爹回过头来,面无表情,走了过来,看着自己的妻子,低语道:“还未。你说,这孩子怎么这么犟呢?就那个杨南箫,那日来,看着他的模样,我就觉得不顺眼。人长得是挺俊,但这要钱没钱,要宅没宅的人,我放心将雪凝交给他吗?”
娘突然停下了手中的针线来,看向了雪凝的那屋,低语道:“我们做的是不是有些不妥了?”
“不妥?我们这做父母的。父母之命,媒妁之言。这道理,按理说,雪凝懂。”
“我吧。这么多天的想着,倒觉得那孩子乖巧懂事,对雪凝亦好。”
这时,玲儿突然从旁路过,看着爹娘再谈着雪凝的事,便小声的发表意见来。
“爹、娘,儿媳认为娘说的有道理。这人吧,儿媳认为不能从外表看待。一个人无银子、无家室,但并不代表他不努力。儿媳相信,要是雪凝嫁给了他,说不定他就努力了不少,到时咱们帮他一把,他有事业了,雪凝不也就幸福了不少。”
两人听着儿媳玲儿的话,娘更同意了,连爹开始有着动摇之心了起来。
“爹,娘。儿媳只是说说,至于如何做,还是听您二位的。不说了,我得给鸿志送着吃的,刚才吃饭都未吃多少。”
“好。”娘应着。
待玲儿走后,二人便讨论了起来。
“这么一说,我倒是觉得她说的有理。”爹微微笑着道。
“你知道就好。”
娘说后,看着手里未做好的鞋垫,方又继续做来,而爹呢,则往着韦雪凝的房间走去,定是乞求雪凝的原谅。
。。
再过了许久,这不太烫的太阳划到另一边天了。
“舒婉!你又等我呢?”
从翰林院出来后,在京师街上的拐弯之处,柳舒婉如同以往一样等着韦东楠。
柳舒婉甜甜一笑,看着韦东楠,道:“当然啦。你如此辛苦,不就是为我们两个以后的生活考虑嘛。”

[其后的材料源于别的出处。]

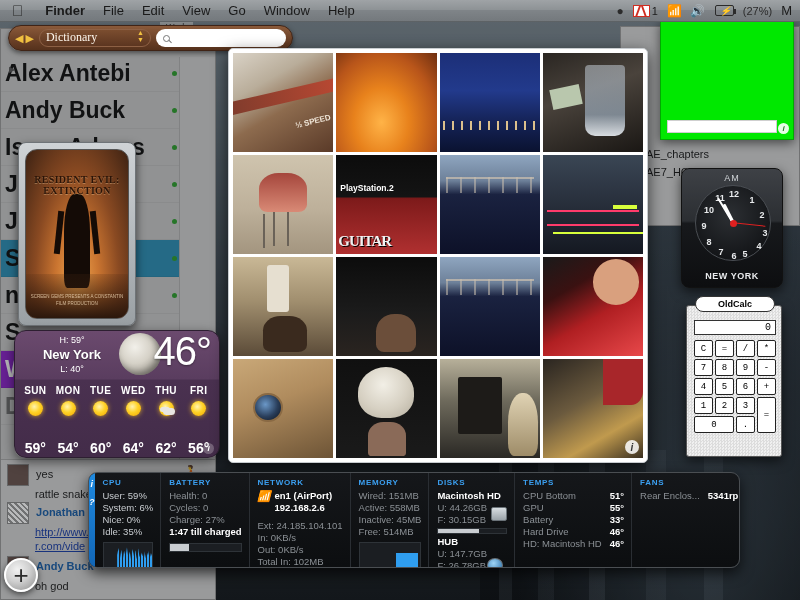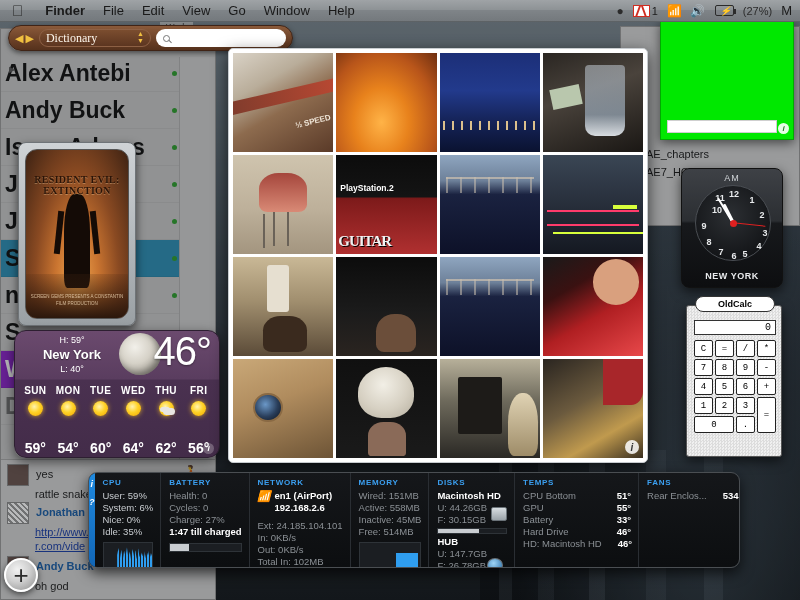--- a/index.html
+++ b/index.html
@@ -134,21 +134,21 @@
     background:linear-gradient(180deg,#8a5a3a 0%,#6d4228 55%,#55311c 100%);
     border-radius:13px; border:1px solid #402416;
     box-shadow:0 2px 5px rgba(0,0,0,.5);
     display:flex; align-items:center; padding:0 6px; gap:5px;
   }
   #dict-nav { display:flex; gap:2px; color:#f0c040; font-size:11px; line-height:1; }
   #dict-select {
     flex:0 0 112px; height:18px; border-radius:9px;
     background:linear-gradient(180deg,#7b4d2f,#5c3520);
     border:1px solid #8d6044;
-    display:flex; align-items:center; justify-content:space-between;
+    display:flex; align-items:flex-start; justify-content:space-between;
     padding:0 6px; color:#fdf6ec; font-family:"Liberation Serif", serif; font-size:12px;
   }
   #dict-chev { color:#f0c040; font-size:7px; line-height:1; display:flex; flex-direction:column; }
   #dict-search {
     flex:1; height:18px; border-radius:9px; background:#fff;
     display:flex; align-items:center; padding:0 7px; gap:4px;
     font-size:11px; color:#777;
   }
   .mag {
     width:7px; height:7px; border:1.4px solid #777; border-radius:50%;
@@ -395,21 +395,21 @@
     clip-path:polygon(0 40%,4% 10%,8% 55%,12% 18%,16% 60%,20% 22%,24% 48%,28% 8%,32% 52%,36% 25%,40% 62%,44% 15%,48% 44%,52% 20%,56% 58%,60% 12%,64% 50%,68% 28%,72% 46%,76% 18%,80% 54%,84% 24%,88% 42%,92% 16%,96% 48%,100% 30%,100% 100%,0 100%);
   }
   .bar-track { margin-top:5px; height:9px; background:#1b1e22; border:1px solid #2e3338; position:relative; }
   .bar-fill { position:absolute; left:0; top:0; height:100%; background:#c9cdd1; }
   .mem-box { margin-top:4px; height:34px; background:#1b1e22; border:1px solid #2e3338; position:relative; }
   .mem-free { position:absolute; right:2px; bottom:2px; width:22px; height:20px; background:#2f9ef0; }
   .wifi-ico { display:inline-block; width:13px; color:#e8eaec; font-size:11px; }
   .disk-ico { width:16px; height:14px; border-radius:2px;
     background:linear-gradient(180deg,#d8dde1,#9aa2a8); border:1px solid #6a7278; display:inline-block; }
   .disk-ico.net { background:radial-gradient(circle at 40% 35%,#9fd4f5,#2a6fa8); border-radius:50%; }
-  .temps-row { display:flex; justify-content:space-between; gap:16px; white-space:nowrap;align-items:center; }
+  .temps-row { display:flex; justify-content:space-between; gap:8px; white-space:nowrap;align-items:center; }
   .temps-row span:last-child { color:#fff; font-weight:bold; }
 
   
   #dash-plus {
     position:absolute; left:4px; bottom:8px; width:34px; height:34px; border-radius:50%;
     background:radial-gradient(circle at 38% 32%, #f2f2f2 0%, #cfcfcf 45%, #8e8e8e 100%);
     border:2px solid #fff; box-shadow:0 2px 6px rgba(0,0,0,.6);
     display:flex; align-items:center; justify-content:center;
     font-size:26px; color:#2b2b2b; line-height:0; z-index:200; font-weight:300;
   }
@@ -652,21 +652,21 @@
       <span class="cnum" style="left:33px;top:3px">12</span>
       <span class="cnum" style="left:51px;top:9px">1</span>
       <span class="cnum" style="left:61px;top:24px">2</span>
       <span class="cnum" style="left:64px;top:42px">3</span>
       <span class="cnum" style="left:58px;top:55px">4</span>
       <span class="cnum" style="left:44px;top:63px">5</span>
       <span class="cnum" style="left:33px;top:65px">6</span>
       <span class="cnum" style="left:20px;top:61px">7</span>
       <span class="cnum" style="left:8px;top:51px">8</span>
       <span class="cnum" style="left:3px;top:35px">9</span>
-      <span class="cnum" style="left:16px;top:19px">10</span>
+      <span class="cnum" style="left:8px;top:19px">10</span>
       <span class="cnum" style="left:19px;top:7px">11</span>
       <i class="hand" id="h-hour"></i>
       <i class="hand" id="h-min"></i>
       <i class="hand" id="h-sec"></i>
       <i id="clock-pin"></i>
     </div>
     <div id="clock-city">NEW YORK</div>
   </div>
 
   <div id="calc-widget">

说后,柳舒婉将一旁拎着的食盒打开来,端着一碗粥出来,笑着,道:“东东楠,你看,这是我做的粥,你尝尝。定饿了吧?”
韦东楠笑着,一手摸了摸柳舒婉的脸蛋,道:“看到你做的,我就饿了。”
柳舒婉笑了笑,道:“可惜啊,我没做多久,快凉了。”
韦东楠接过后,笑了笑,看着一碗放着枣还有好几样自己爱吃的一碗粥,道:“没事。”
说后,便开吃了起来。
“怎样,味道可好?”柳舒婉笑道。
韦东楠点了点头,道:“好。果然,你做的,最合我胃口了。”
“那明日,我做苦瓜给你吃?”柳舒婉开玩笑道。
听着柳舒婉的一言,韦东楠摇摆头起来,什么亦未语。
“好,好。我不做。我那是骗你的。”柳舒婉笑道。
过了会儿,柳舒婉突然问了起来:“东楠,你哥何时候回来?要是你哥能早些回来,我们就能早些成婚了。”
韦东楠手里的勺子停了起来,一脸笑意的看着柳舒婉,道:“以前,我求你许多次,你皆不答应,这次,怎么比我还急?”
柳舒婉看着韦东楠,道:“虽如今,我过的日子是好多了。可呆在姨娘身边,总觉得难受。”